■ **Your assignment**
Scan the data. Collect each line that contains the word "fondi".

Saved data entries

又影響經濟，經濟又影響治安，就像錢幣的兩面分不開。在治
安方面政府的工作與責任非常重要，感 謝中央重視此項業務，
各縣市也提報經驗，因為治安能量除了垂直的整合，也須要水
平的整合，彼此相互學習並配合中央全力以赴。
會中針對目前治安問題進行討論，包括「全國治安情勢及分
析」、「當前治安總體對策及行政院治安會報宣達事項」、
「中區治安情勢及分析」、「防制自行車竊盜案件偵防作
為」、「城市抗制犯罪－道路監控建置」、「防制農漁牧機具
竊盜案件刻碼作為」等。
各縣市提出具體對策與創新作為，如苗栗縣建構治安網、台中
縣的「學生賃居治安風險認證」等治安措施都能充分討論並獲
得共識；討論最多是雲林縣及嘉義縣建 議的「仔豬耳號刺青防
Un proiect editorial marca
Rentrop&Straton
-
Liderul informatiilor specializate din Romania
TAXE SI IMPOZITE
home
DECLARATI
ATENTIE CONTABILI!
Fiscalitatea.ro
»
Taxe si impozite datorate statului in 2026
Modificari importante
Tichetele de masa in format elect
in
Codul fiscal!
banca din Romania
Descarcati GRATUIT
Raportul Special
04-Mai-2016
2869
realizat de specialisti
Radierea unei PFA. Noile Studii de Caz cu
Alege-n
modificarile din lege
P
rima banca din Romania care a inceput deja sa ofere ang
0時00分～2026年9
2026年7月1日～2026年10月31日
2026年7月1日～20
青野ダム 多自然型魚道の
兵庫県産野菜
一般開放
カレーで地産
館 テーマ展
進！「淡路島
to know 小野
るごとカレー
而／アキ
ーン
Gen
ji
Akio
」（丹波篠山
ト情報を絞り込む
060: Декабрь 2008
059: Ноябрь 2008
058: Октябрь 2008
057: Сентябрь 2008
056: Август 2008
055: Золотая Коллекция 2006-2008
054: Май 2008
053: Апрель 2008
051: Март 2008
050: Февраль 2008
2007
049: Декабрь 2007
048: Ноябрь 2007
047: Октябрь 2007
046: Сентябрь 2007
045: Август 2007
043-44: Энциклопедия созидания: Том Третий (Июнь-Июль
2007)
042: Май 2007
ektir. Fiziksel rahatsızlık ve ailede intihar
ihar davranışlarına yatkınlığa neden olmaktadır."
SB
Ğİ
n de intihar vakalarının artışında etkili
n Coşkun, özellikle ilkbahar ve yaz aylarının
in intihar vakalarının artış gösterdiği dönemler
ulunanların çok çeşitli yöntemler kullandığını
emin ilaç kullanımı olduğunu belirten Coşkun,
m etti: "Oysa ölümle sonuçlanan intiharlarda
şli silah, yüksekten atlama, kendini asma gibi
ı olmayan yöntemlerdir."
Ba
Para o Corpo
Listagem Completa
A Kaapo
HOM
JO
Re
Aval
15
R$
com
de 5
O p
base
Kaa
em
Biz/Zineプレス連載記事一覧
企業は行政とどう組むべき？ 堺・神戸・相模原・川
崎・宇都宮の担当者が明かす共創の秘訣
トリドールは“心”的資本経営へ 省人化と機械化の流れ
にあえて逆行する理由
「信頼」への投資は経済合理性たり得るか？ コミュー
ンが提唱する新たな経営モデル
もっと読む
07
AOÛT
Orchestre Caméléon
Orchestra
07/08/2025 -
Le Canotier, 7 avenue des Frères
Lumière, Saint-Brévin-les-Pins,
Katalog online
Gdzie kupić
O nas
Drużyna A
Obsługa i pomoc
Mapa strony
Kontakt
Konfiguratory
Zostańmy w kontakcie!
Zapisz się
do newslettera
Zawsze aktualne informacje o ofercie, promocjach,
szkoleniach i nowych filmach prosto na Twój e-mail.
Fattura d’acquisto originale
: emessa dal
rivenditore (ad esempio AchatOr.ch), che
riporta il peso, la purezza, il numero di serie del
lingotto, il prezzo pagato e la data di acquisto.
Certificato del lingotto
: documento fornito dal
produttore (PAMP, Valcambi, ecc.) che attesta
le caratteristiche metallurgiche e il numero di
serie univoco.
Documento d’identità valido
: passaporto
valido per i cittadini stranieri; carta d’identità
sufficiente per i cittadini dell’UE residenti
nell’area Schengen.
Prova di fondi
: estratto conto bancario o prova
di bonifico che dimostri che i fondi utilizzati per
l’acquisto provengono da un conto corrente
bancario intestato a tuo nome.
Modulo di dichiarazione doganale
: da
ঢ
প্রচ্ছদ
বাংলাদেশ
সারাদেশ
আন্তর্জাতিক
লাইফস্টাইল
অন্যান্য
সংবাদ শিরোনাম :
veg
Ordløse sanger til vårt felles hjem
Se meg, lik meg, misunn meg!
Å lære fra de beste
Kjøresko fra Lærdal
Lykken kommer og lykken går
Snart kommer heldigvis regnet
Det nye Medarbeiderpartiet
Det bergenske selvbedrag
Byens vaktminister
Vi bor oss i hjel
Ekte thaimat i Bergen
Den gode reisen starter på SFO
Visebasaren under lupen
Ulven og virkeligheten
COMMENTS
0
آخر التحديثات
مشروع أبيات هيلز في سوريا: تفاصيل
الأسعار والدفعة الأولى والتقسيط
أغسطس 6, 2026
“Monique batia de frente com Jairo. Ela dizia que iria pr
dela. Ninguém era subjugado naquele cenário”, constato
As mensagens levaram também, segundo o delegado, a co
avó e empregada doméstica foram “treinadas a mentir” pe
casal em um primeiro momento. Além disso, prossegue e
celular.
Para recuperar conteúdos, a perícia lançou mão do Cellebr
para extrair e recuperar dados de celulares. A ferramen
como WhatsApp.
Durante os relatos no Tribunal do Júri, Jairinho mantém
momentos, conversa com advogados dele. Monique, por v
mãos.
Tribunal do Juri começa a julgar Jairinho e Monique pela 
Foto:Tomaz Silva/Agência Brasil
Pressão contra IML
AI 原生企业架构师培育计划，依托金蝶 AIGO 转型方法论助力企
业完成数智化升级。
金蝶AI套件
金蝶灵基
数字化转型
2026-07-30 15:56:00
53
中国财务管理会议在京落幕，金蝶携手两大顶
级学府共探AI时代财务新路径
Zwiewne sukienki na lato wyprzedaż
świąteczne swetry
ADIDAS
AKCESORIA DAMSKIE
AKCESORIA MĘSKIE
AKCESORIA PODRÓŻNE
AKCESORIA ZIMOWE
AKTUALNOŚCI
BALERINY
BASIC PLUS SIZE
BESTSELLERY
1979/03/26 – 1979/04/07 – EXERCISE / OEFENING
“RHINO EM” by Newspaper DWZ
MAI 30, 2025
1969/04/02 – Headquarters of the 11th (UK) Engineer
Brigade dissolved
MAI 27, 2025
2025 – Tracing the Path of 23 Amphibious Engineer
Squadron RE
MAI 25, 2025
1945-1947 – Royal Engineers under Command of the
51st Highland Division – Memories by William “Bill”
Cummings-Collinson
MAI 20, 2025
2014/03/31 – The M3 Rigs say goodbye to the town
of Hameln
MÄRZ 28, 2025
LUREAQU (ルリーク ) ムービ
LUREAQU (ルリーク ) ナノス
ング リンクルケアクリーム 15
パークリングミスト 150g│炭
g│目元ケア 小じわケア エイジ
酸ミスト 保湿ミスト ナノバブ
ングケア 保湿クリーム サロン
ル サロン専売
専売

■ **Answer to the problem**
Prova di fondi
di bonifico che dimostri che i fondi utilizzati per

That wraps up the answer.